History of Liberation Day
During World War II, Slovakia became dependent on Nazi Germany after the dismemberment of it’s neighbour, Czechoslovakia. Under Germany’s direction, Slovakia declared allegiance to the Axis powers declaring war on Britain and the United States. The alignment with the Nazi’s was due to Slovakia’s push for independence. Adolf Hitler agreed to support Josef Tiso, a leader of the Slovak People’s Party, if Tiso separated from Czechoslovakia. If Tiso refused, Hitler threatened to divide Slovakia among Hungary, the Czech Republic and Poland. Tiso agreed and, in 1939, Slovakia declared independence. Germany occupied Bohemia and Moravia soon after.
On August 29, 1944, an uprising broke out when German troops invaded Slovakia. In retaliation for the uprising, thousands of Jewish men, women and children were sent to concentration camps from Slovakia and, by September, 1944, Germany had more than 48,000 soldiers in Slovakia.

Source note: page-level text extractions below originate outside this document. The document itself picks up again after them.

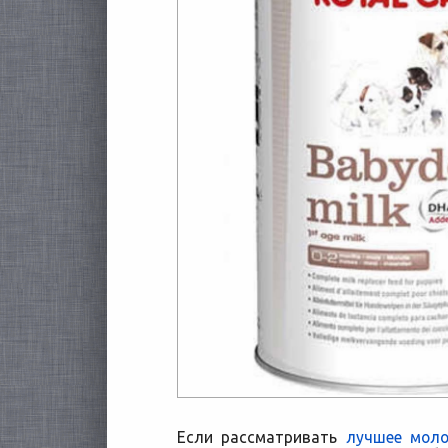
Если рассматривать
лучшее моло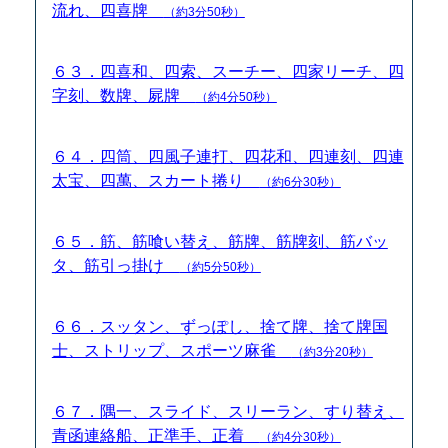
流れ、四喜牌
（約3分50秒）
６３．四喜和、四索、スーチー、四家リーチ、四
字刻、数牌、屍牌
（約4分50秒）
６４．四筒、四風子連打、四花和、四連刻、四連
太宝、四萬、スカート捲り
（約6分30秒）
６５．筋、筋喰い替え、筋牌、筋牌刻、筋バッ
タ、筋引っ掛け
（約5分50秒）
６６．スッタン、ずっぽし、捨て牌、捨て牌国
士、ストリップ、スポーツ麻雀
（約3分20秒）
６７．隅一、スライド、スリーラン、すり替え、
青函連絡船、正準手、正着
（約4分30秒）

Slovakia was involved in many military battles throughout World War II due to its location. In June 1945, the Red Army attacked the Axis forces in Slovakia and by March 1945, had pushed the Axis forces back significantly and, by April 1945, it was clear that Germany was losing World War II. On April 30 of that year, Adolf Hitler committed suicide. Germany issued a complete surrender on May 8 as General Dwight D. Eisenhower refused to allow them a conditional surrender. May 8 was declared a public holiday by Joseph Stalin, the commander of the Red Army.
Traditions and Celebrations
Although some European countries celebrate the holiday on May 9, the celebrations are similar throughout Europe. There are parades that include members of the military and local officials. The leaders of the country joins crowds to lay wreaths on the graves of the fallen. There are often speeches and remembrances of what it was like in Slovakia when they learned that Germany had been defeated and that they were freed from Nazi rule. Offices, schools and businesses are closed in honour of the holiday. Banks are also closed on Liberation Day in Slovakia.